That UP mandate in itself was enough to boost sentiment and the market promptly jumped to a new high. The rupee also strengthened sharply since the market actually rose on substantial foreign institutional investor buying —many domestic institutions sold into the rally. Interestingly the rupee continued to strengthen even after the US Federal Reserve hiked the USD policy rate, as it did for the second time in succession.

The Fed action was expected. Three other central banks, the European (ECB), the Bank of Japan, and the Bank of England continue to maintain status quo on respective policy. The ECB says it will continue normalisation (that is, cease its bond buying programme) only if it sees inflation climbing across the entire Eurozone. Japan also continues to hold a negative policy rate and the Bank of England will wait, one way or another, until Brexit proceeds.

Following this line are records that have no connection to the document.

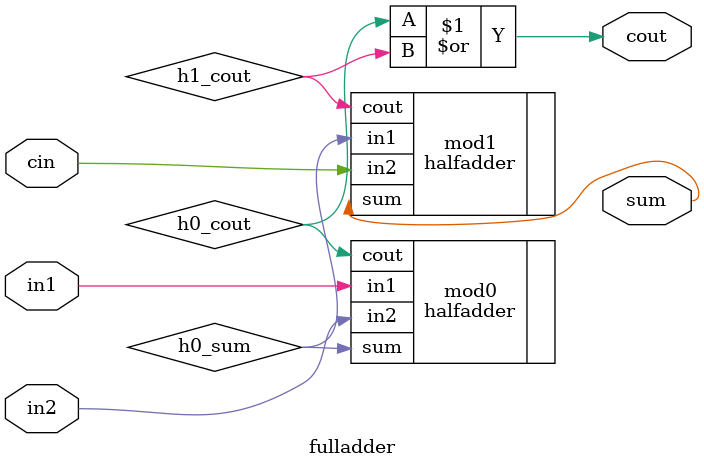
<source format=v>
`timescale 1ns/1ns
module fulladder
(
input wire in1,
input wire in2,
input wire cin,

output wire sum,
output wire cout
);
wire h0_sum;
wire h0_cout;
wire h1_cout;

halfadder mod0
(
.in1(in1),
.in2(in2),
.sum(h0_sum),
.cout(h0_cout)
);

halfadder mod1
(
.in1(h0_sum),
.in2(cin),
.sum(sum),
.cout(h1_cout)
);

assign cout=h0_cout|h1_cout;

endmodule
</source>
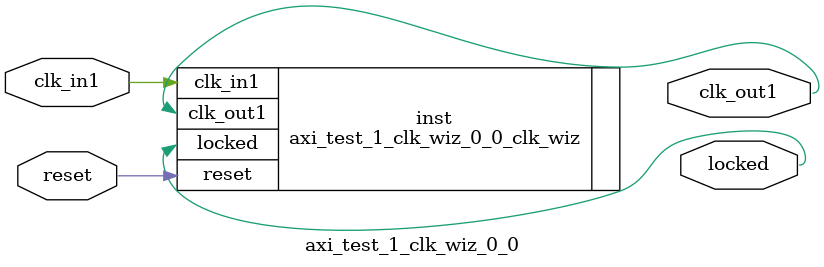
<source format=v>


`timescale 1ps/1ps

(* CORE_GENERATION_INFO = "axi_test_1_clk_wiz_0_0,clk_wiz_v6_0_4_0_0,{component_name=axi_test_1_clk_wiz_0_0,use_phase_alignment=true,use_min_o_jitter=false,use_max_i_jitter=false,use_dyn_phase_shift=false,use_inclk_switchover=false,use_dyn_reconfig=false,enable_axi=0,feedback_source=FDBK_AUTO,PRIMITIVE=MMCM,num_out_clk=1,clkin1_period=10.000,clkin2_period=10.000,use_power_down=false,use_reset=true,use_locked=true,use_inclk_stopped=false,feedback_type=SINGLE,CLOCK_MGR_TYPE=NA,manual_override=false}" *)

module axi_test_1_clk_wiz_0_0 
 (
  // Clock out ports
  output        clk_out1,
  // Status and control signals
  input         reset,
  output        locked,
 // Clock in ports
  input         clk_in1
 );

  axi_test_1_clk_wiz_0_0_clk_wiz inst
  (
  // Clock out ports  
  .clk_out1(clk_out1),
  // Status and control signals               
  .reset(reset), 
  .locked(locked),
 // Clock in ports
  .clk_in1(clk_in1)
  );

endmodule

</source>
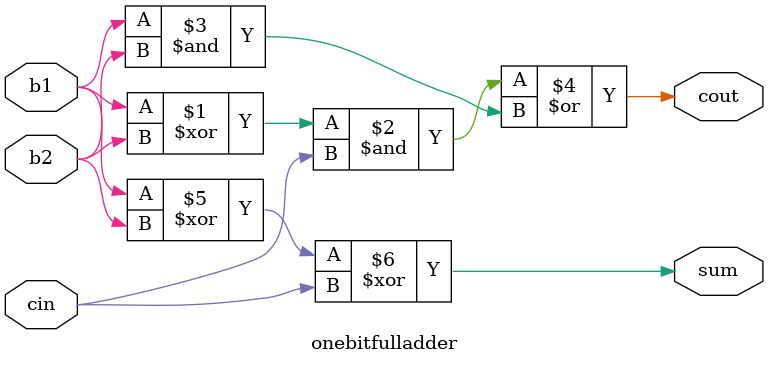
<source format=sv>
module onebitfulladder(b1,b2,cin,cout,sum);
    input b1;
    input b2;
    input cin;
    output cout;
    output sum;

    assign cout = ((b1 ^ b2) & cin) | (b1 & b2);
    assign sum =(b1^ b2) ^ cin;
endmodule
</source>
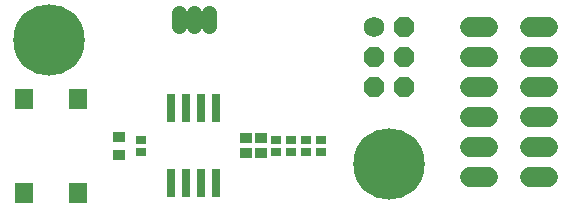
<source format=gts>
G04 EAGLE Gerber RS-274X export*
G75*
%MOMM*%
%FSLAX34Y34*%
%LPD*%
%INSoldermask Top*%
%IPPOS*%
%AMOC8*
5,1,8,0,0,1.08239X$1,22.5*%
G01*
%ADD10C,1.311200*%
%ADD11C,1.727200*%
%ADD12C,6.045200*%
%ADD13C,1.727200*%
%ADD14P,1.869504X8X292.500000*%
%ADD15R,0.703200X2.403200*%
%ADD16R,0.903200X0.803200*%
%ADD17R,1.103200X0.903200*%
%ADD18R,1.503200X1.753200*%
%ADD19R,1.115000X0.815000*%


D10*
X177800Y164560D02*
X177800Y175640D01*
X165100Y175640D02*
X165100Y164560D01*
X152400Y164560D02*
X152400Y175640D01*
D11*
X398780Y163750D02*
X414020Y163750D01*
X414020Y138350D02*
X398780Y138350D01*
X398780Y112950D02*
X414020Y112950D01*
X414020Y87550D02*
X398780Y87550D01*
X398780Y62150D02*
X414020Y62150D01*
X414020Y36750D02*
X398780Y36750D01*
X449580Y163750D02*
X464820Y163750D01*
X464820Y138350D02*
X449580Y138350D01*
X449580Y112950D02*
X464820Y112950D01*
X464820Y87550D02*
X449580Y87550D01*
X449580Y62150D02*
X464820Y62150D01*
X464820Y36750D02*
X449580Y36750D01*
D12*
X331000Y48000D03*
X43000Y153000D03*
D13*
X317500Y163750D03*
D14*
X317500Y138350D03*
X317500Y112950D03*
X342900Y163750D03*
X342900Y138350D03*
X342900Y112950D03*
D15*
X184150Y95040D03*
X171550Y95040D03*
X158850Y95040D03*
X146150Y95040D03*
X184150Y31960D03*
X171450Y31960D03*
X158750Y31960D03*
X146050Y31960D03*
D16*
X234950Y58500D03*
X234950Y68500D03*
X120650Y58500D03*
X120650Y68500D03*
X260350Y58500D03*
X260350Y68500D03*
X247650Y58500D03*
X247650Y68500D03*
X273050Y58500D03*
X273050Y68500D03*
D17*
X209550Y57000D03*
X209550Y70000D03*
X222250Y57000D03*
X222250Y70000D03*
D18*
X66950Y23750D03*
X66950Y103250D03*
X21950Y23750D03*
X21950Y103250D03*
D19*
X101600Y71000D03*
X101600Y56000D03*
M02*

</source>
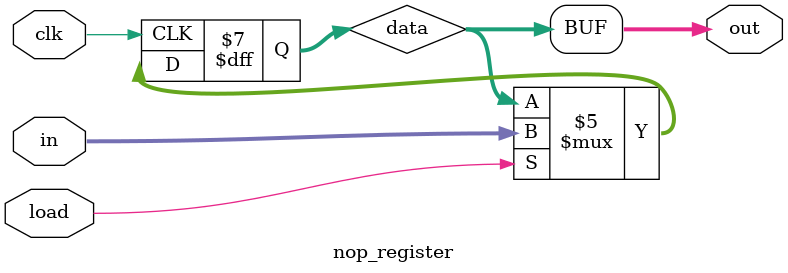
<source format=sv>
module nop_register #(parameter width = 16)
(
    input clk,
    input load,
    input [width-1:0] in,
    output logic [width-1:0] out
);

logic [width-1:0] data;

/* Altera device registers are 0 at power on. Specify this
 * so that Modelsim works as expected.
 */
initial
begin
    data = 1'b1;
end

always_ff @(posedge clk)
begin
    if (load)
    begin
        data = in;
    end
end

always_comb
begin
    out = data;
end

endmodule : nop_register

</source>
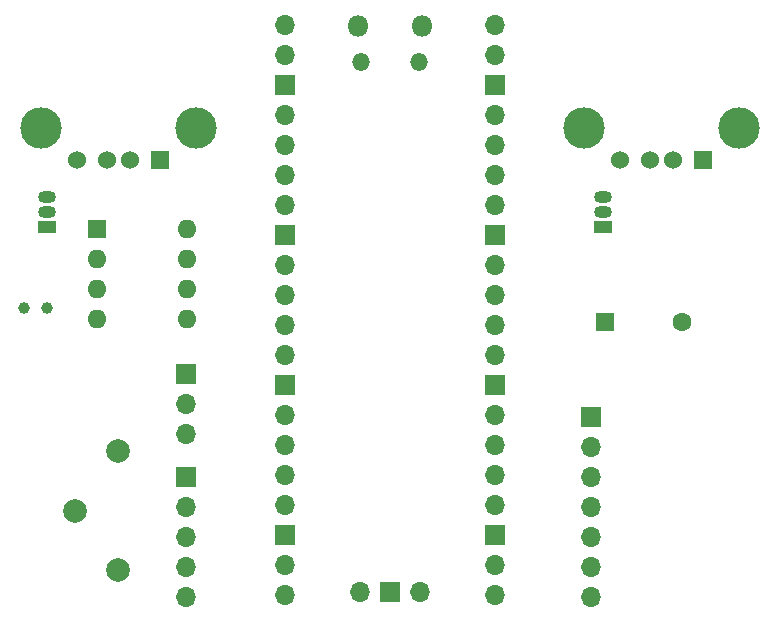
<source format=gbr>
G04 #@! TF.GenerationSoftware,KiCad,Pcbnew,7.0.7-2.fc38*
G04 #@! TF.CreationDate,2023-10-09T12:01:20+01:00*
G04 #@! TF.ProjectId,Main_PCB,4d61696e-5f50-4434-922e-6b696361645f,rev?*
G04 #@! TF.SameCoordinates,Original*
G04 #@! TF.FileFunction,Soldermask,Bot*
G04 #@! TF.FilePolarity,Negative*
%FSLAX46Y46*%
G04 Gerber Fmt 4.6, Leading zero omitted, Abs format (unit mm)*
G04 Created by KiCad (PCBNEW 7.0.7-2.fc38) date 2023-10-09 12:01:20*
%MOMM*%
%LPD*%
G01*
G04 APERTURE LIST*
%ADD10R,1.524000X1.524000*%
%ADD11C,1.524000*%
%ADD12C,3.500000*%
%ADD13C,1.000000*%
%ADD14R,1.600000X1.600000*%
%ADD15C,1.600000*%
%ADD16O,1.600000X1.600000*%
%ADD17R,1.700000X1.700000*%
%ADD18O,1.700000X1.700000*%
%ADD19O,1.500000X1.500000*%
%ADD20O,1.800000X1.800000*%
%ADD21C,2.000000*%
%ADD22R,1.500000X1.050000*%
%ADD23O,1.500000X1.050000*%
G04 APERTURE END LIST*
D10*
G04 #@! TO.C,J4*
X123500000Y-57362500D03*
D11*
X121000000Y-57362500D03*
X119000000Y-57362500D03*
X116500000Y-57362500D03*
D12*
X126570000Y-54652500D03*
X113430000Y-54652500D03*
G04 #@! TD*
D13*
G04 #@! TO.C,Y1*
X112050000Y-69817742D03*
X113950000Y-69817742D03*
G04 #@! TD*
D14*
G04 #@! TO.C,BZ1*
X161200000Y-71000000D03*
D15*
X167700000Y-71000000D03*
G04 #@! TD*
D14*
G04 #@! TO.C,U2*
X118200000Y-63200000D03*
D16*
X118200000Y-65740000D03*
X118200000Y-68280000D03*
X118200000Y-70820000D03*
X125820000Y-70820000D03*
X125820000Y-68280000D03*
X125820000Y-65740000D03*
X125820000Y-63200000D03*
G04 #@! TD*
D17*
G04 #@! TO.C,J3*
X125730000Y-84175000D03*
D18*
X125730000Y-86715000D03*
X125730000Y-89255000D03*
X125730000Y-91795000D03*
X125730000Y-94335000D03*
G04 #@! TD*
D19*
G04 #@! TO.C,U1*
X140575000Y-49030000D03*
D20*
X145725000Y-46000000D03*
X140275000Y-46000000D03*
D19*
X145425000Y-49030000D03*
D18*
X134110000Y-45870000D03*
X134110000Y-48410000D03*
D17*
X134110000Y-50950000D03*
D18*
X134110000Y-53490000D03*
X134110000Y-56030000D03*
X134110000Y-58570000D03*
X134110000Y-61110000D03*
D17*
X134110000Y-63650000D03*
D18*
X134110000Y-66190000D03*
X134110000Y-68730000D03*
X134110000Y-71270000D03*
X134110000Y-73810000D03*
D17*
X134110000Y-76350000D03*
D18*
X134110000Y-78890000D03*
X134110000Y-81430000D03*
X134110000Y-83970000D03*
X134110000Y-86510000D03*
D17*
X134110000Y-89050000D03*
D18*
X134110000Y-91590000D03*
X134110000Y-94130000D03*
X151890000Y-94130000D03*
X151890000Y-91590000D03*
D17*
X151890000Y-89050000D03*
D18*
X151890000Y-86510000D03*
X151890000Y-83970000D03*
X151890000Y-81430000D03*
X151890000Y-78890000D03*
D17*
X151890000Y-76350000D03*
D18*
X151890000Y-73810000D03*
X151890000Y-71270000D03*
X151890000Y-68730000D03*
X151890000Y-66190000D03*
D17*
X151890000Y-63650000D03*
D18*
X151890000Y-61110000D03*
X151890000Y-58570000D03*
X151890000Y-56030000D03*
X151890000Y-53490000D03*
D17*
X151890000Y-50950000D03*
D18*
X151890000Y-48410000D03*
X151890000Y-45870000D03*
X140460000Y-93900000D03*
D17*
X143000000Y-93900000D03*
D18*
X145540000Y-93900000D03*
G04 #@! TD*
D21*
G04 #@! TO.C,BT1*
X120000000Y-92000000D03*
X120000000Y-82000000D03*
X116300000Y-87000000D03*
G04 #@! TD*
D10*
G04 #@! TO.C,J5*
X169500000Y-57362500D03*
D11*
X167000000Y-57362500D03*
X165000000Y-57362500D03*
X162500000Y-57362500D03*
D12*
X159430000Y-54652500D03*
X172570000Y-54652500D03*
G04 #@! TD*
D22*
G04 #@! TO.C,Q1*
X114000000Y-63000000D03*
D23*
X114000000Y-61730000D03*
X114000000Y-60460000D03*
G04 #@! TD*
D17*
G04 #@! TO.C,J1*
X125730000Y-75475000D03*
D18*
X125730000Y-78015000D03*
X125730000Y-80555000D03*
G04 #@! TD*
D17*
G04 #@! TO.C,J2*
X160020000Y-79047500D03*
D18*
X160020000Y-81587500D03*
X160020000Y-84127500D03*
X160020000Y-86667500D03*
X160020000Y-89207500D03*
X160020000Y-91747500D03*
X160020000Y-94287500D03*
G04 #@! TD*
D22*
G04 #@! TO.C,Q2*
X161000000Y-63000000D03*
D23*
X161000000Y-61730000D03*
X161000000Y-60460000D03*
G04 #@! TD*
M02*

</source>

The US continues to see fairly strong growth. American employment data for February was better than consensus. Housing Starts also grew. The major apprehensions are about fiscal policy and protectionism. European stocks also rallied to new 52-week highs as the Eurosceptic right lost out in the Dutch elections. China cut its gross domestic product growth target to a range of six per cent and 6.5 per cent. The People’s Republic of China seems set to focus on reforms, cleaning up high-risk debt and cooling real estate speculation. 

Back in India, the January Index of Industrial Production (IIP) was up 2.7 per cent year-on-year after registering a negative change in December. Mining (5.3 per cent) and capital goods (10.7 per cent) were up while consumer non-durables (-2.9 per cent) and consumer goods (-1 per cent) were down. The capital goods segment is absurdly sensitive to the insulated cable segment, which rose by 283 per cent. If we discount that anomaly, IIP would be down 1.9 per cent in January. The April 2016-January 2017 gain has been just 0.6 per cent.  

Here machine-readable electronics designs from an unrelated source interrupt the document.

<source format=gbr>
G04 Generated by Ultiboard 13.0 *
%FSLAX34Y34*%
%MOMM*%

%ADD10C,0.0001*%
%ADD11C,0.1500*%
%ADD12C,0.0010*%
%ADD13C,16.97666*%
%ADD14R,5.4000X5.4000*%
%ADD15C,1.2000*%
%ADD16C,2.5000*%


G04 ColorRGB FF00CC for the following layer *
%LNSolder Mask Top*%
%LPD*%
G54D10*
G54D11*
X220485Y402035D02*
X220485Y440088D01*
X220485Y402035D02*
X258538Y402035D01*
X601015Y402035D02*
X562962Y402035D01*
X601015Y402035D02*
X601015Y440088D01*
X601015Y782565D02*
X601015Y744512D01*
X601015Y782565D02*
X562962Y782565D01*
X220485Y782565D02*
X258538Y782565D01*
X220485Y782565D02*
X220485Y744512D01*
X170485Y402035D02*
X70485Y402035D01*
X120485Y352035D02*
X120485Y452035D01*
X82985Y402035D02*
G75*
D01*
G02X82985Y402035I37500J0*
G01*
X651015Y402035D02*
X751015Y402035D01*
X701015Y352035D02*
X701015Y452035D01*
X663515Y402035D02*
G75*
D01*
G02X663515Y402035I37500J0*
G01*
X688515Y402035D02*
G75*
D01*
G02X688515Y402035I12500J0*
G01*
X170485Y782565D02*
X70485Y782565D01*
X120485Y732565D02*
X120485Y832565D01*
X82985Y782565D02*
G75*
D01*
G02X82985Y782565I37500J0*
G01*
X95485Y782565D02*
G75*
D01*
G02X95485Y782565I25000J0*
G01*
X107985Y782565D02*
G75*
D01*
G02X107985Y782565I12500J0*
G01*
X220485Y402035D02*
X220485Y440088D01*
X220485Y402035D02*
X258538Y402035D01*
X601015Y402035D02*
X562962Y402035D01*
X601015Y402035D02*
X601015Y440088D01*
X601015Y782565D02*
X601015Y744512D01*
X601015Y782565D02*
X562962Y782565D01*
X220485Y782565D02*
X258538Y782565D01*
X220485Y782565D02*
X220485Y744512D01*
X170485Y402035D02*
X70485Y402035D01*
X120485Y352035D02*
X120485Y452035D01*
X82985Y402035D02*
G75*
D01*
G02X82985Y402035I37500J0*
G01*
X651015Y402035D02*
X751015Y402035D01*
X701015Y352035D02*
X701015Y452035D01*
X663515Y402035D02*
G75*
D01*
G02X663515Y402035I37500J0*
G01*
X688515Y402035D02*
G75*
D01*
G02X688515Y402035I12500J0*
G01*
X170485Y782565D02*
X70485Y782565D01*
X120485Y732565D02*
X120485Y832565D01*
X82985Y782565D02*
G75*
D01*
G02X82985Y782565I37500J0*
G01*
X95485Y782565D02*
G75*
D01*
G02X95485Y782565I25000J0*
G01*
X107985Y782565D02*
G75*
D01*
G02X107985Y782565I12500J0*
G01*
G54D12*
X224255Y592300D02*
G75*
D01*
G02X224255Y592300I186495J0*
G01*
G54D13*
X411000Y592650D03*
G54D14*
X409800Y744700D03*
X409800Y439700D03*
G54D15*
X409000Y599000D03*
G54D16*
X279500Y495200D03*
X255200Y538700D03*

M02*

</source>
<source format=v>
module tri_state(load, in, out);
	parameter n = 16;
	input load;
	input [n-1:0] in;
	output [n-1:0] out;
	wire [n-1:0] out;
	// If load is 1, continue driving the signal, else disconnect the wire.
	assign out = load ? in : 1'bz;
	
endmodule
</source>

February inflation was up across both indices, though this was partly due to base effects. The Consumer Price Index (CPI) was up by 3.65 per cent year-on-year while the Wholesale Price Index (WPI) was up by 6.55 per cent. The WPI rise was the highest in 39 months while the CPI jump was at a four-month high. In both cases, food made a large contribution as the food basket moved from negative to positive in January 2017. 

Fuel also contributed, with crude prices up considerably year-on-year over February 2016. The food basket can be expected to see a further rise in March as the hot season effect kicks in (and demonetisation effects fade out). However, international crude prices have eased again, to four-month lows, so inflation on the fuel front is not really a cause for concern.


 
  

Among other macro data, exports continued to revive, with February registering gains. Exports have now grown for six months in succession, though this is partly due to petro-product exports. Anyway, this is an improvement on the preceding long decline when exports declined for two years. The strong rupee could hurt exporters at some stage but the real fears hinge on protectionism, not currency.

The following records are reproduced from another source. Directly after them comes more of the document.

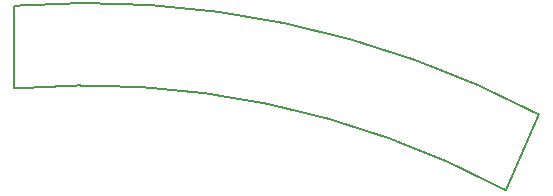
<source format=gbr>
%FSLAX46Y46*%
G04 Gerber Fmt 4.6, Leading zero omitted, Abs format (unit mm)*
G04 Created by KiCad (PCBNEW (2014-jul-16 BZR unknown)-product) date Thu 14 Aug 2014 23:26:40 BST*
%MOMM*%
G01*
G04 APERTURE LIST*
%ADD10C,0.100000*%
%ADD11C,0.200000*%
G04 APERTURE END LIST*
D10*
D11*
X2600000Y-3200000D02*
X2600000Y-10200000D01*
X44200000Y-18800000D02*
X47000000Y-12400000D01*
X46999092Y-12401726D02*
G75*
G03X2600000Y-3200000I-38199092J-72598274D01*
G74*
G01*
X44193341Y-18812453D02*
G75*
G03X2600000Y-10200000I-35393341J-66187547D01*
G74*
G01*
M02*

</source>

The goods and services tax (GST) seems to be proceeding on schedule. Whatever the actual merits and demerits of the new tax system and whatever the short-term pain, the market will rejoice if GST does come into being. That would, of course, mean reviewing every major budgetary revenue assumption. Indeed, a new Budget would make sense if GST does come in. 

Bank credit remains at record lows, suggesting demand is tepid. However, the Purchasing Managers’ Indices indicated that there was some expansion in activity in February across both services and manufacturing. This reverses a four-month period of contraction and indicates that India Inc is cautiously optimistic again. 

Remonetisation has put around 75 per cent of junked currency back into circulation. That is, currency in circulation now equals about 78-79 per cent of currency in circulation on November 8, 2016. The Reserve Bank of India’s inability to state how much junked currency was returned to banks is puzzling, and the opacity regarding the level of cash that will finally be remonetised is irritating.

Equity investors have pushed indices into unreal zones. The Nifty has hit new record highs several sessions in succession and smaller stocks have outperformed the giants. Interestingly, as mentioned above, the bulk of buying has come from overseas investors and retail, with domestic institutions selling into the rally. Multiple stocks have hit record highs in the rally. It’s almost self-evident that an index PE of 24 is hard to justify, given the current EPS growth rates or prevailing interest rates. 

However, technical trends can last for long periods even if the market seems overbought or overvalued. Every trend-following system would advocate going long and staying long. As an investment banker once famously remarked, “While the music’s playing, you’ve gotta dance!”